§ PROMPT: Scan the records for lines with the word "tail", and copy every such line.

--- START ---

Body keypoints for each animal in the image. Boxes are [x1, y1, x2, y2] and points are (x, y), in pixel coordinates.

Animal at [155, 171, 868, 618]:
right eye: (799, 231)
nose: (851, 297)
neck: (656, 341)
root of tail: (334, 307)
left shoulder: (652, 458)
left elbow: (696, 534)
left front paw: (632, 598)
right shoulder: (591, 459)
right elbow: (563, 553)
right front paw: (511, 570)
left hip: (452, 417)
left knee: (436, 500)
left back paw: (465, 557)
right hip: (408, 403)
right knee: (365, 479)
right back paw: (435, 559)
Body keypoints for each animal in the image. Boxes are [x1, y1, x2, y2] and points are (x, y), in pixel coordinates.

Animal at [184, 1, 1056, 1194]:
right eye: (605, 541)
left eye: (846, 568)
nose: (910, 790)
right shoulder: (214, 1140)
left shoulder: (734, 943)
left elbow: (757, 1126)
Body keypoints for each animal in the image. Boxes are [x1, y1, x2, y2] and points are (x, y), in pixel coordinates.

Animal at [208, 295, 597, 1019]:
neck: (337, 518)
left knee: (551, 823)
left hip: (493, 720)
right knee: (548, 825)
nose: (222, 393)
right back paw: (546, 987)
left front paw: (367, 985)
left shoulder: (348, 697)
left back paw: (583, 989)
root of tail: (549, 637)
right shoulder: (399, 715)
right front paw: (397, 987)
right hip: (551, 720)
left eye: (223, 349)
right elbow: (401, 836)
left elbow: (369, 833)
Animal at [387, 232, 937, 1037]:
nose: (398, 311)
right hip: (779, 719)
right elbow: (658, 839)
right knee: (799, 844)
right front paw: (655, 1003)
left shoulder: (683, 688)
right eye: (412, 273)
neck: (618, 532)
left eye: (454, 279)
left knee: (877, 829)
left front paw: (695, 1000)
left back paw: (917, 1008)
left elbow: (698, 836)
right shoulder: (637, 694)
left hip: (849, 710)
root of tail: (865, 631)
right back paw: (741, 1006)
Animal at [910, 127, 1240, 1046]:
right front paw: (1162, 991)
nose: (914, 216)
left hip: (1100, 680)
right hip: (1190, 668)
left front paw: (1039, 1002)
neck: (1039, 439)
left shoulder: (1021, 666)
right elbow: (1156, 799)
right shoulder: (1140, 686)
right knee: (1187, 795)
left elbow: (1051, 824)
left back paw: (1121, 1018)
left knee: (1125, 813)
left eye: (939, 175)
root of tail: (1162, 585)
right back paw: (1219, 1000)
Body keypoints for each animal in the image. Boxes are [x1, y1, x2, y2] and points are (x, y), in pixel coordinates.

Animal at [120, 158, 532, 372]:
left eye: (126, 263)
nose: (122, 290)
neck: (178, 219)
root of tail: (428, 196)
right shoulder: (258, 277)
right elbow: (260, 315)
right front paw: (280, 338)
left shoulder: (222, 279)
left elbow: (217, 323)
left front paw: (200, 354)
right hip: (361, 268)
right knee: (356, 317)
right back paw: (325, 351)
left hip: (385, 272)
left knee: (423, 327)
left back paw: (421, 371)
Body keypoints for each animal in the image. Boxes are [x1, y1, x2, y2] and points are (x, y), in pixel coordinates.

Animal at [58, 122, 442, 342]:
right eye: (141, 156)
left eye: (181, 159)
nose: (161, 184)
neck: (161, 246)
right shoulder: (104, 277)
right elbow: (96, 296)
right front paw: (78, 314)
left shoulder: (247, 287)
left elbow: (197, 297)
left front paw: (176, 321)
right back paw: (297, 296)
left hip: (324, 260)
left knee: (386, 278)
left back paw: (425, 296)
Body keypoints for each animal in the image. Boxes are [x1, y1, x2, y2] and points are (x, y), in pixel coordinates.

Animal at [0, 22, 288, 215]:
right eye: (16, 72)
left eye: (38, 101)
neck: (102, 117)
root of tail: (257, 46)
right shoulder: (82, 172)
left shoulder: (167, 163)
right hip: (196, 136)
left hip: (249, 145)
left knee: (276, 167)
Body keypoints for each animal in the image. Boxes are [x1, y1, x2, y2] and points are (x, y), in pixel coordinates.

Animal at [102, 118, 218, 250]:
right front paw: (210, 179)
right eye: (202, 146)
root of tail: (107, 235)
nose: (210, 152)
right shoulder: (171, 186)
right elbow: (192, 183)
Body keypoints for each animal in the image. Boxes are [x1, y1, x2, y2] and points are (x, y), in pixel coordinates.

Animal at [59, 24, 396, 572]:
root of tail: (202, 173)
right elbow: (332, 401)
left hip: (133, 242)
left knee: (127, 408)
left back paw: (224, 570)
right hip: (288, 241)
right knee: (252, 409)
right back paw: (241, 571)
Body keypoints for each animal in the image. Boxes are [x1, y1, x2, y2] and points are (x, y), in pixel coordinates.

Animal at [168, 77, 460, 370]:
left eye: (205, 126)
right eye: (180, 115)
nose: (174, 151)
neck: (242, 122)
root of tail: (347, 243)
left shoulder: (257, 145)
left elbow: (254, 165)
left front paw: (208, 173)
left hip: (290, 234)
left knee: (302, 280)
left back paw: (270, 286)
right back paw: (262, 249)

--- END ---

§ RESULT OF THIS TASK:
root of tail: (334, 307)
root of tail: (549, 637)
root of tail: (865, 631)
root of tail: (1162, 585)
root of tail: (428, 196)
root of tail: (257, 46)
root of tail: (107, 235)
root of tail: (202, 173)
root of tail: (347, 243)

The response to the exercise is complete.